47. Switch Configuration – Port Security • To limit the number of addresses that can be learned on an interface switches provide a feature called port security. • The number of MAC addresses per port can be limited to 1. • The first address dynamically learned by the switch becomes the secure address.

48. Switch Configuration – Port Security • Static secure MAC addresses: MAC addresses are manually configured by using the switchport port-security mac-address interface configuration command. MAC addresses configured in this way are stored in the address table and are added to the running configuration on the switch. • Dynamic secure MAC addresses: MAC addresses are dynamically learned and stored only in the address table. MAC addresses configured in this way are removed when the switch restarts. • Sticky secure MAC addresses: You can configure a port to dynamically learn MAC addresses and then save these MAC addresses to the running configuration.

49. switchport mode access Sets the interface mode as access; an interface in the default mode (dynamic desirable) cannot be configured as a secure port. • switchport port-security Enables port security on the interface • switchport port-security maximum 6 Sets the maximum number of secure MAC addresses for the interface. The range is 1 to 132; the default is 1. • switchport port-security aging time 5 Learned addresses are not aged out by default but can be with this command. Value from 1 to 1024 in minutes. • switchport port-security mac-address 0000.0000.000b Enter a static secure MAC address for the interface, repeating the command as many times as necessary. You can use this command to enter the maximum number of secure MAC addresses.
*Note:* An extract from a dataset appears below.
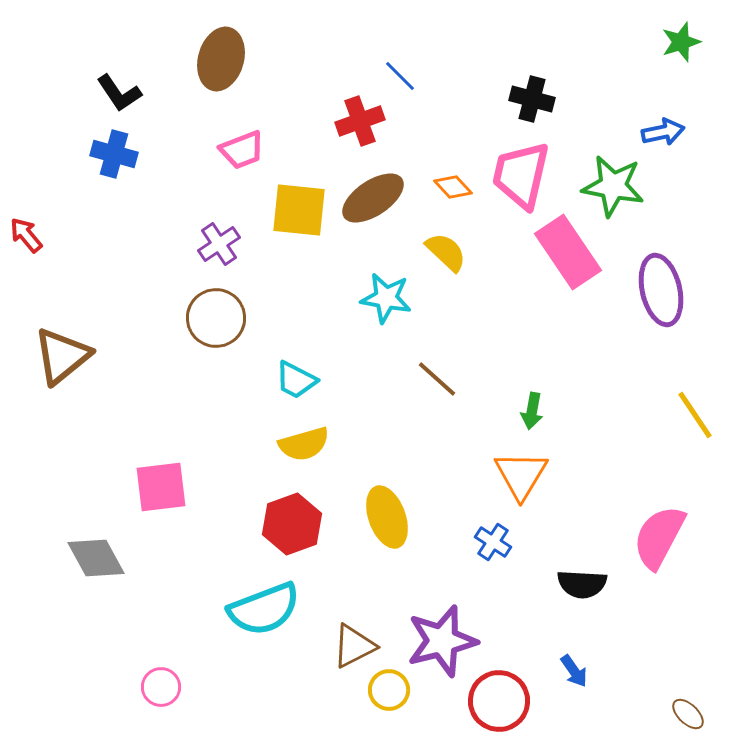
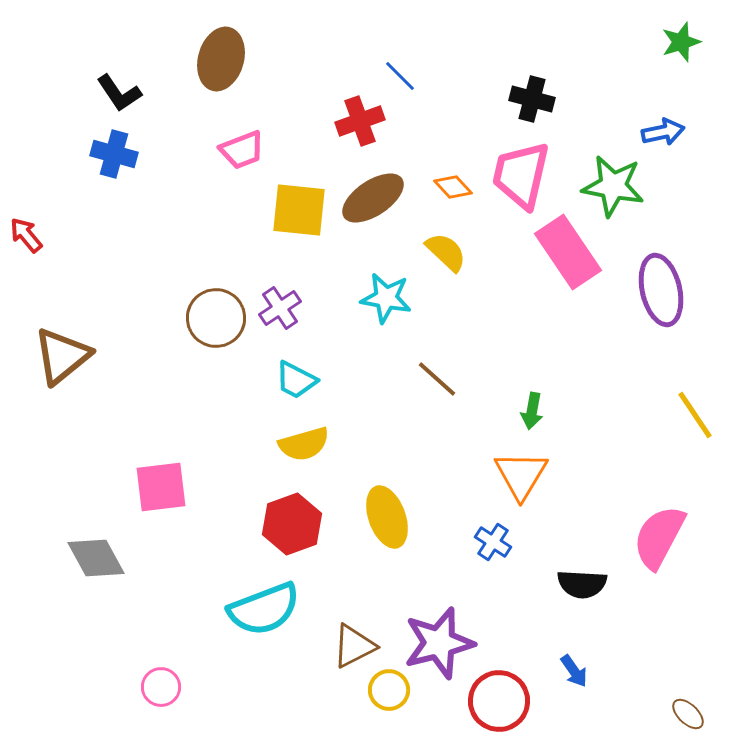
purple cross at (219, 244): moved 61 px right, 64 px down
purple star at (442, 641): moved 3 px left, 2 px down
If you configure fewer secure MAC addresses than the maximum, the remaining MAC addresses are dynamically learned. • switchport port-security mac-address sticky Enable dynamic learning of MAC address on the interface. • switchport port-security violation shutdown Set the violation mode, the action to be taken when a security violation is detected.
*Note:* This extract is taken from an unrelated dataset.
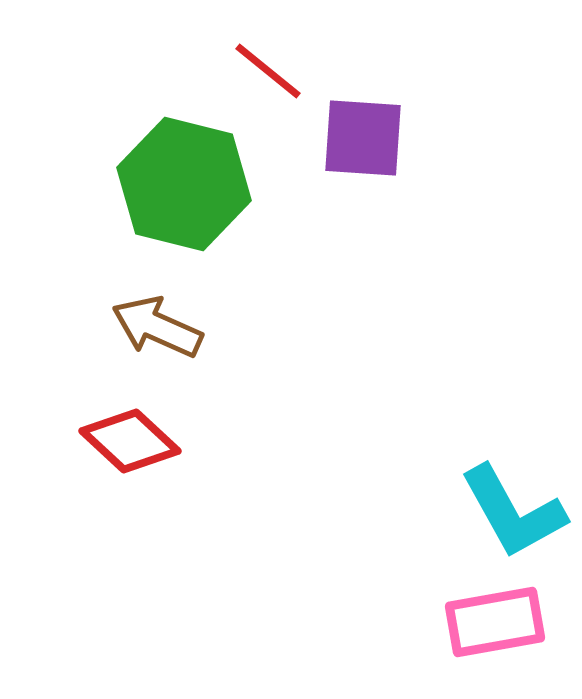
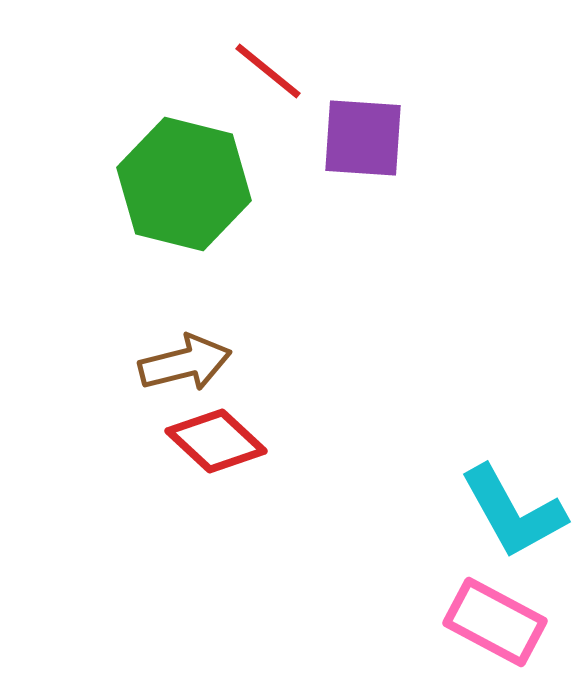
brown arrow: moved 28 px right, 36 px down; rotated 142 degrees clockwise
red diamond: moved 86 px right
pink rectangle: rotated 38 degrees clockwise
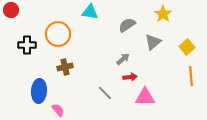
50. Port Security: Violation Switch(config-if)#switchport port-security violation {protect | restrict | shutdown} By default, if the maximum number of connections is achieved and a new MAC address attempts to access the port, the switch must take one of the following actions: • Protect:Frames from the non-allowed address are dropped, but there is no log of the violation. The protect argument is platform or version dependent. • Restrict: Frames from the non-allowed address are dropped, a log message is created and Simple Network Management Protocol (SNMP) trap sent. • Shut down: If any frames are seen from a non-allowed address, the interface is errdisabled, a log entry is made, SNMP trap sent and manual intervention (no shutdown) or errdisable recovery must be used to make the interface usable. Port LED is switched off.